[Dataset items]
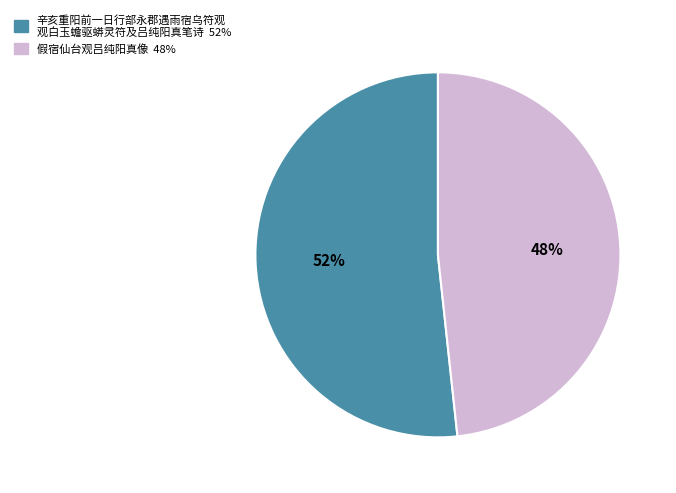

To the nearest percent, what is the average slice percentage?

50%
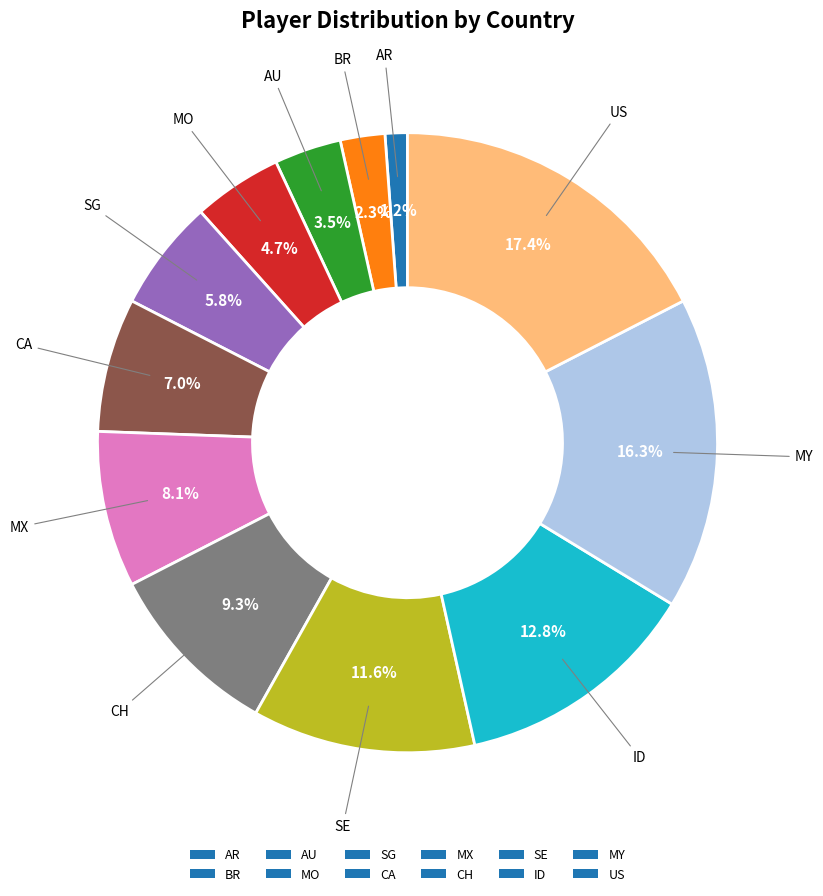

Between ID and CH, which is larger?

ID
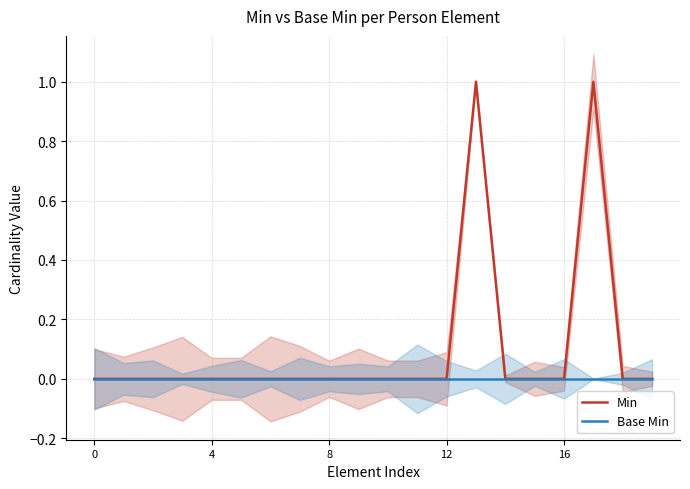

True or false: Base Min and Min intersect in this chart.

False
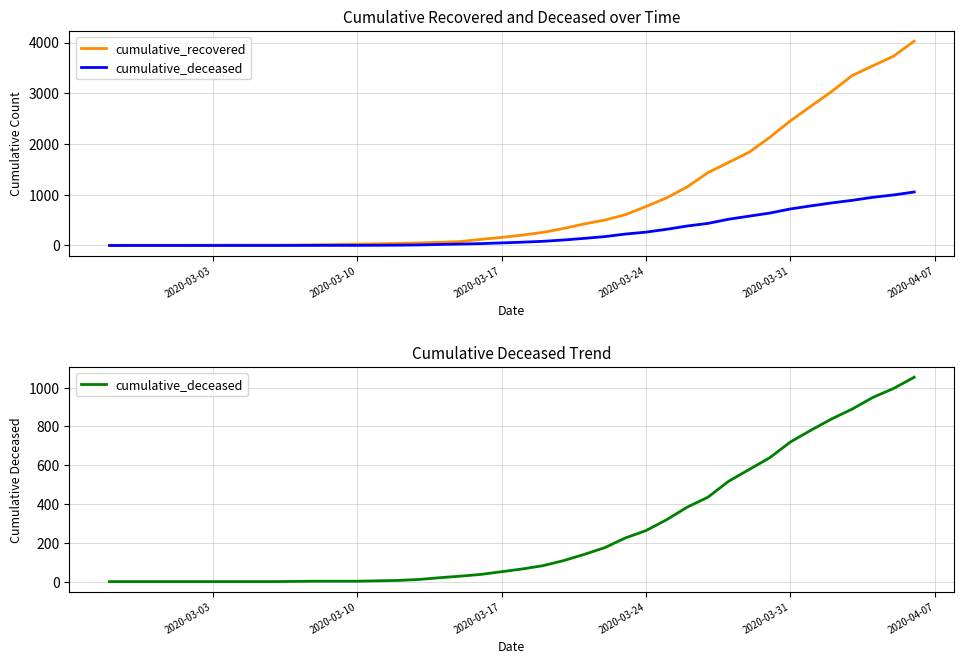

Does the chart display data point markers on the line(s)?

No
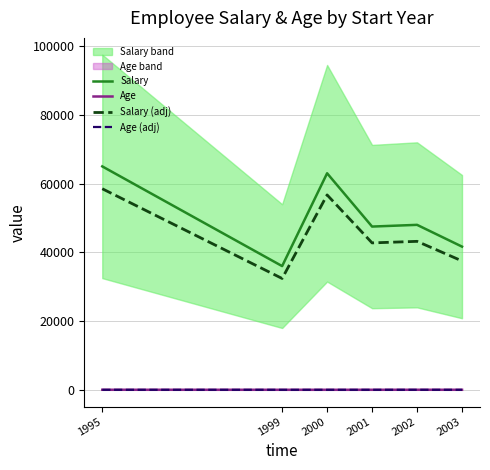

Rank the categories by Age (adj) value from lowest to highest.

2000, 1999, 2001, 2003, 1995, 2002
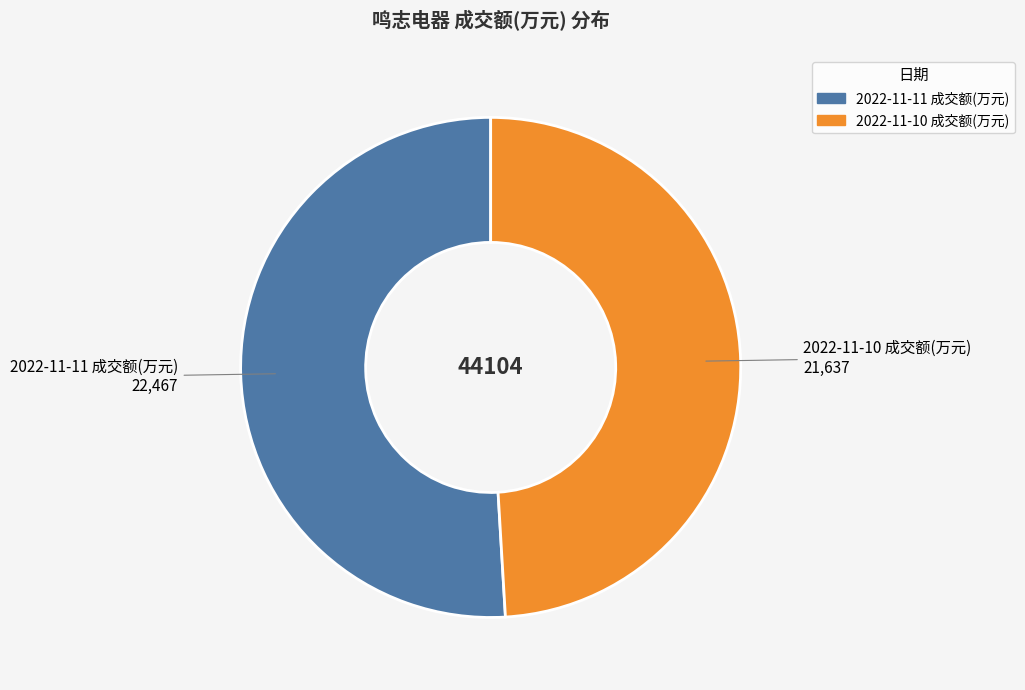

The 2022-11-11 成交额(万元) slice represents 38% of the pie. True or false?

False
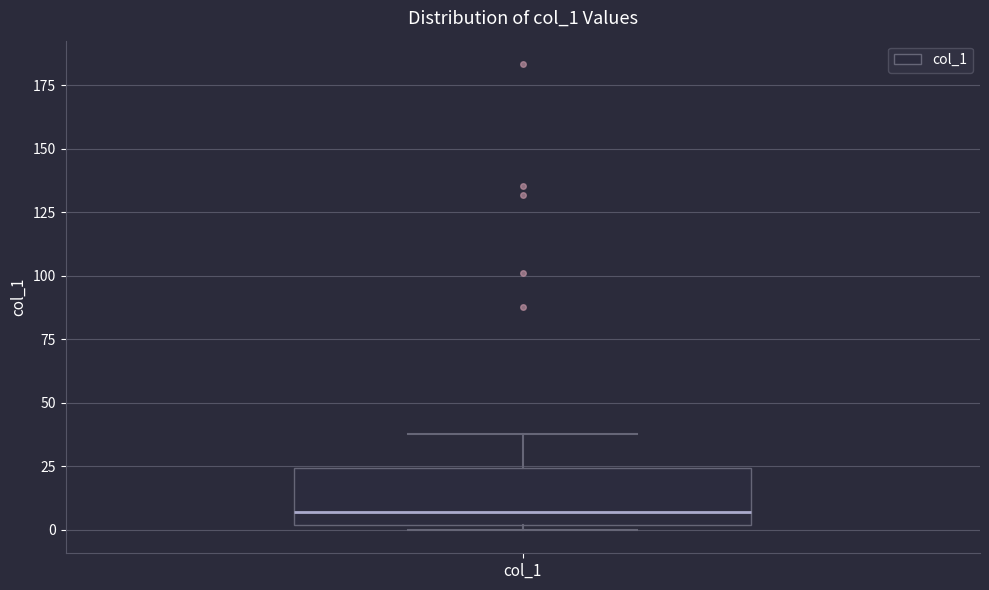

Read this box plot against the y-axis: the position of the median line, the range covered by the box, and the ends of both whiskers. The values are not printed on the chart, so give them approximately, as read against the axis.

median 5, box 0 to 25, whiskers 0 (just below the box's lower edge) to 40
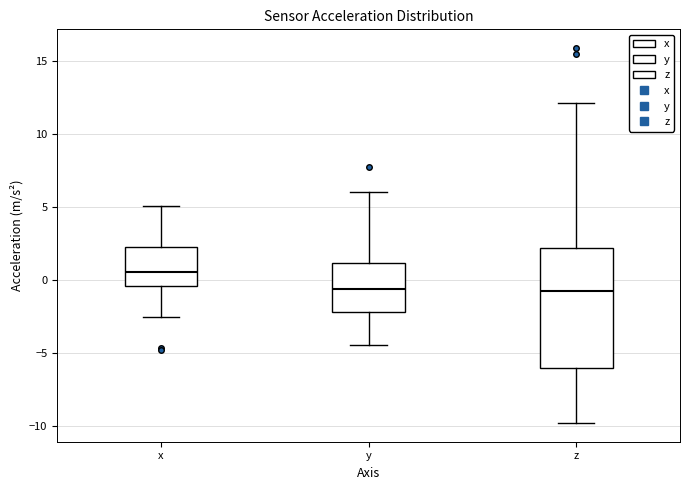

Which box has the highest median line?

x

__Assignment__.
Render the non-blank lines of the listing above as a Markdown table with the columns "Row" and "Line," omitting the pictures.

__Reply to the task__.
| Row | Line |
|---|---|
| 1 | To the nearest percent, what is the average slice percentage? |
| 2 | 50% |
| 3 | Between ID and CH, which is larger? |
| 4 | ID |
| 5 | True or false: Base Min and Min intersect in this chart. |
| 6 | False |
| 7 | Does the chart display data point markers on the line(s)? |
| 8 | No |
| 9 | Rank the categories by Age (adj) value from lowest to highest. |
| 10 | 2000, 1999, 2001, 2003, 1995, 2002 |
| 11 | The 2022-11-11 成交额(万元) slice represents 38% of the pie. True or false? |
| 12 | False |
| 13 | Read this box plot against the y-axis: the position of the median line, the range covered by the box, and the ends of both whiskers. The values are not printed on the chart, so give them approximately, as read against the axis. |
| 14 | median 5, box 0 to 25, whiskers 0 (just below the box's lower edge) to 40 |
| 15 | Which box has the highest median line? |
| 16 | x |